August 4, 2017 Bible Study — The Righteous Do Not Fear Death

I am using the daily Bible reading schedule from “The Bible.net” for my daily Bible reading.

Today, I am reading and commenting on Isaiah 57-59.

    The passage begins with a short explanation that sometimes the reason good people suffer an untimely death is to save them from experiencing evil later on. For those who love the Lord, death is not a terrible thing. For those people, death is not the end. They will enter into the presence of God and know peace that we can never experience in this life. It is worth noting that the prophet contrasts the untimely death of the righteous with the lives of wickedness and sin lived in an attempt to avoid what they dread and fear. Yet, in the end they will fail to escape judgment. They will experience that which they fear and dread.

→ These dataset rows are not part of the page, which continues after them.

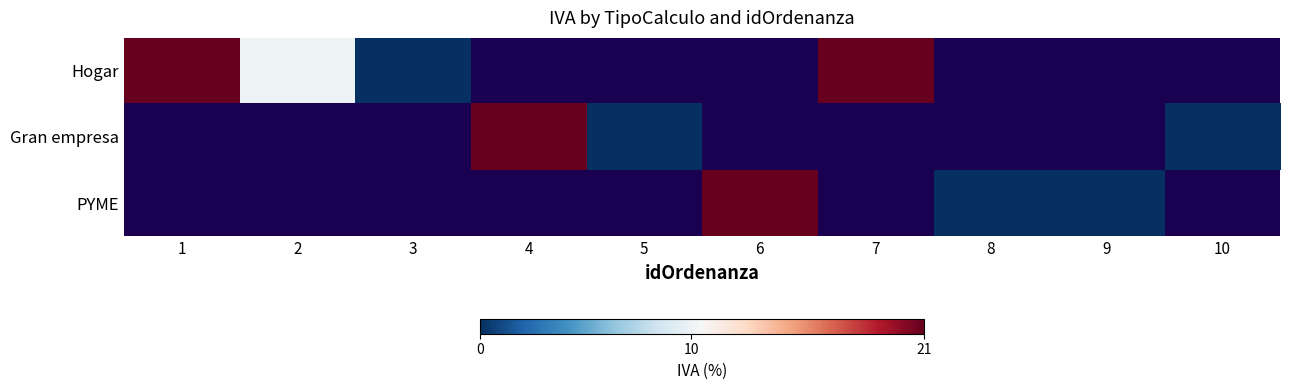

At which label does Gran empresa first exceed 0?

4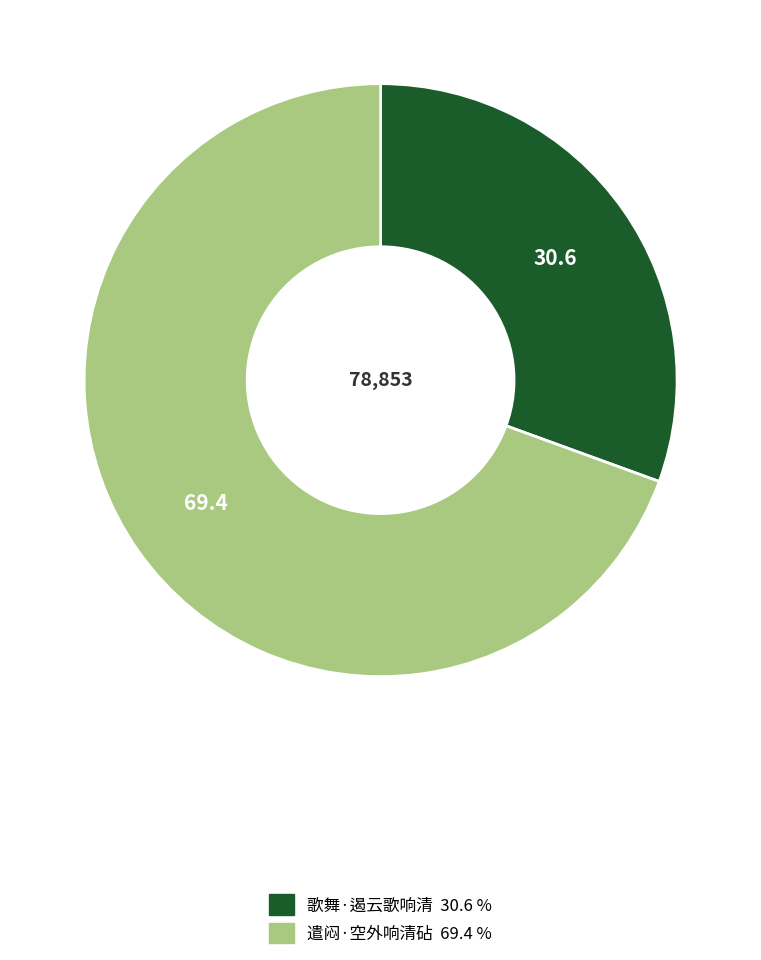

True or false: 遣闷·空外响清砧 accounts for 63% of the total.

False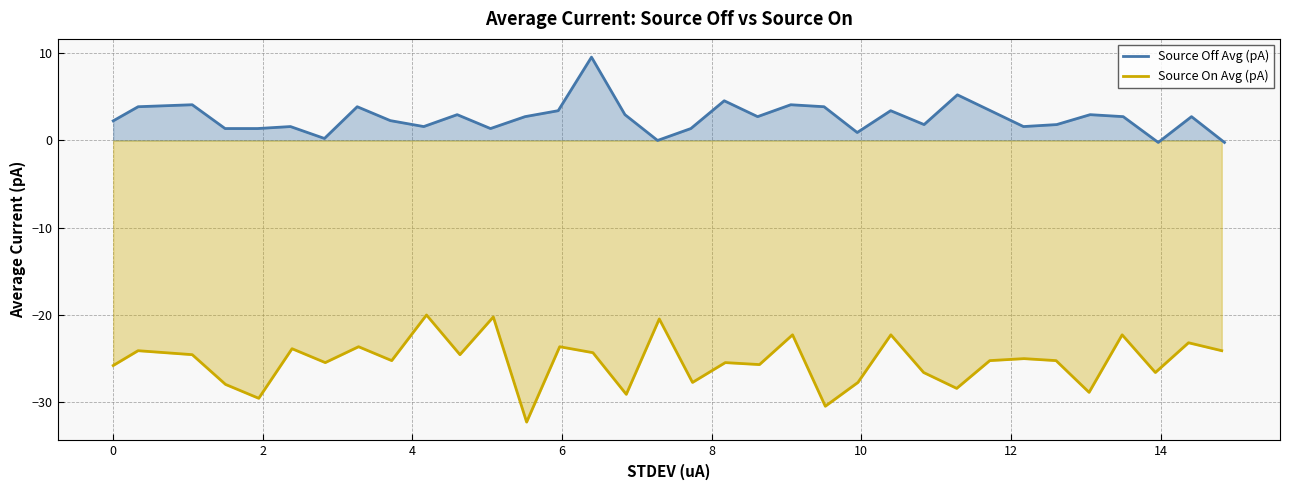

Does the chart have visible grid lines?

Yes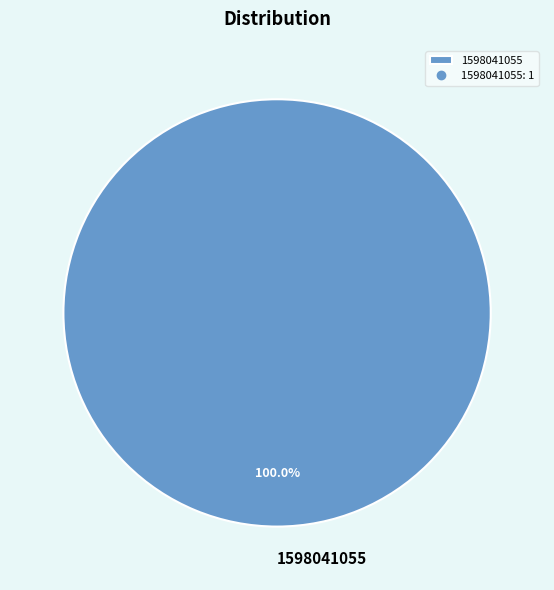

Rank the categories by value from lowest to highest.

1598041055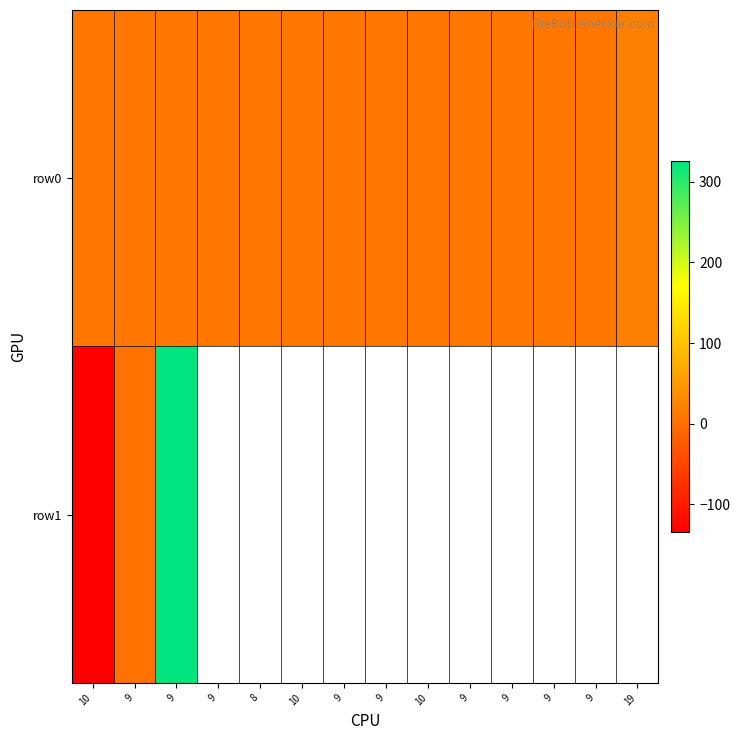

What is the lowest value of the row0 series?

8.0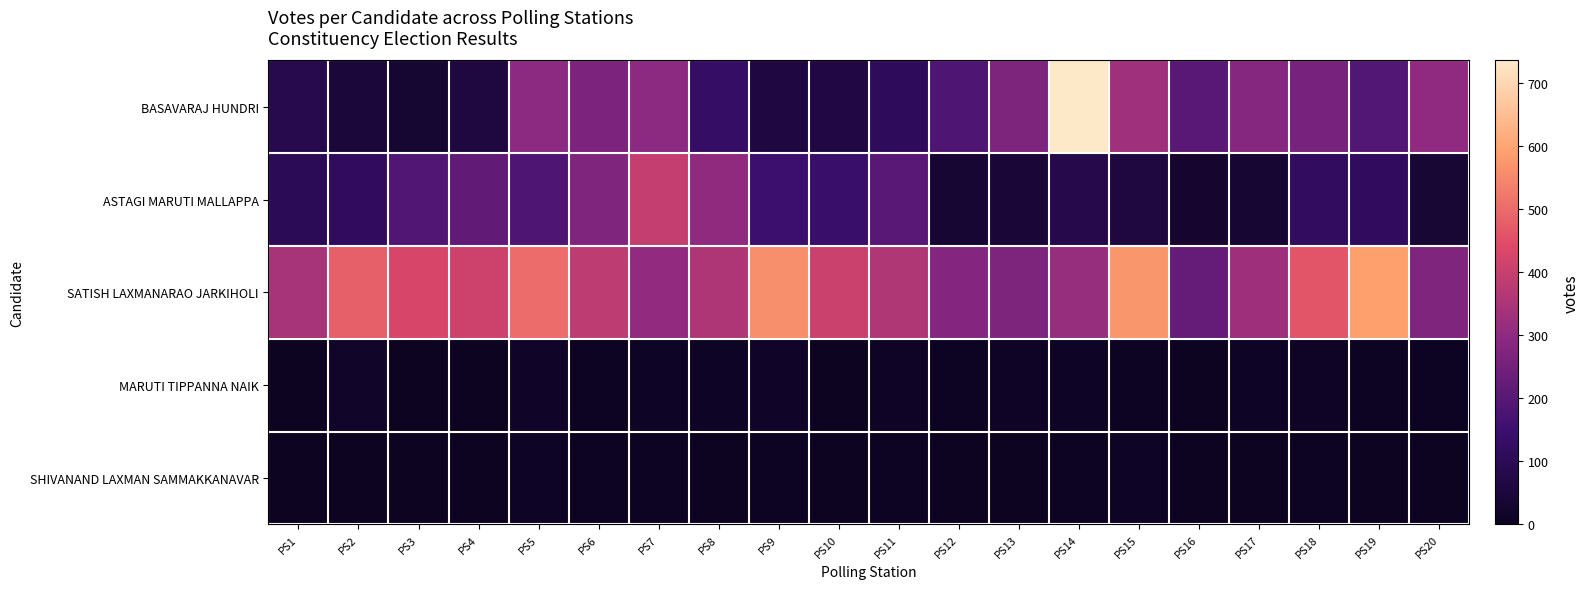

At which category is the sum across all series the highest?

PS14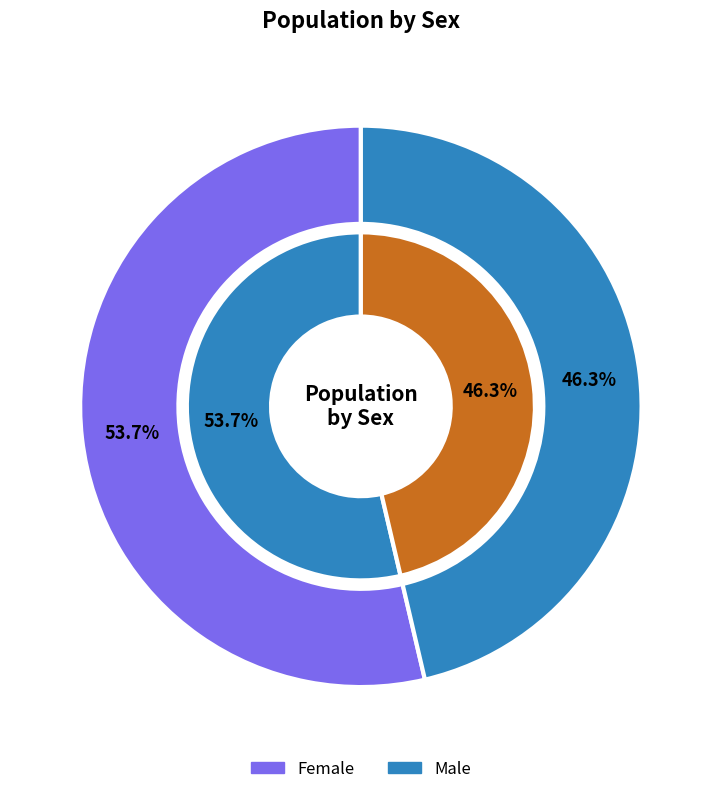

Rank the categories by value from highest to lowest.

Female, Male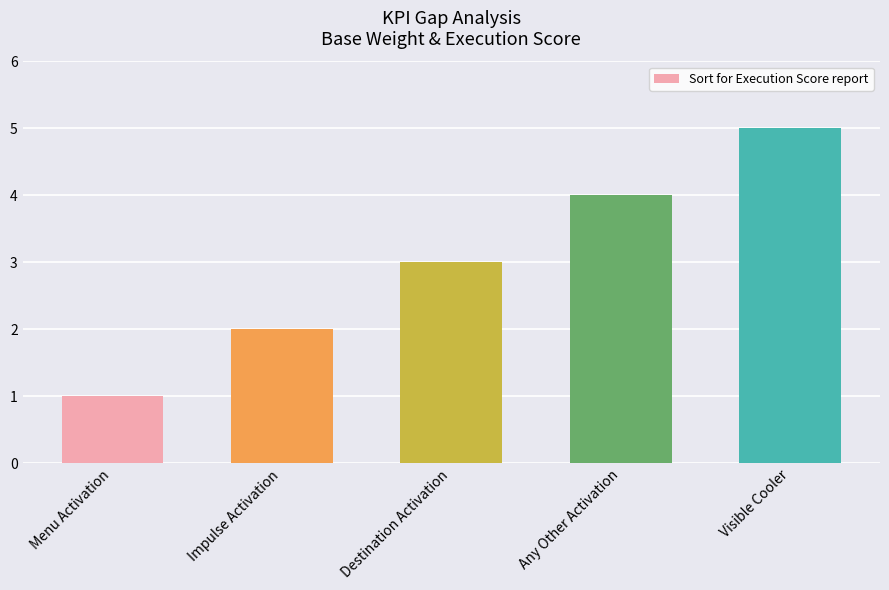

True or false: the data shows 5 at Visible Cooler.

True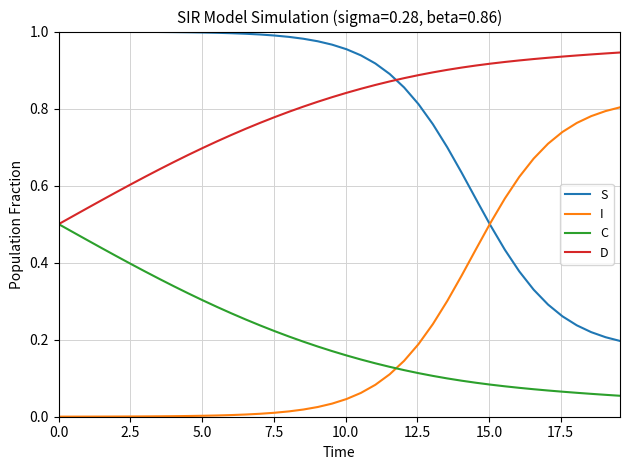

True or false: C and S intersect in this chart.

False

    Chapter 58 contains a great summation about hypocrisy. Fasting does not serve a useful purpose if we do not use the time to examine our lives and see how we can better serve God. God does not want us to fast, or pray, or go to Church, or any of many other things for themselves. Going to Church and worshiping God are good things, but if we do not come out of them inspired to care for those in need our worship is empty. I want to emphasize that this about examining our lives to see how we can feed the hungry, free the oppressed, or clothe the naked, not to condemn others for not doing so. I just realized that most of the time when people go over this passage they stop before they get to the end of this passage, where the prophet says exactly that, “If you do away with the yoke of oppression, with the pointing finger and malicious talk,…” Notice how he puts blaming others for doing wrong right alongside of oppressing people yourself. The writer actually expands on this in chapter 59. If we do not make our arguments with integrity, if we attempt to win with deception and lies, then God will not give us justice. Yet, God will come, indeed he has come, as a redeemer for those who repent of their sin.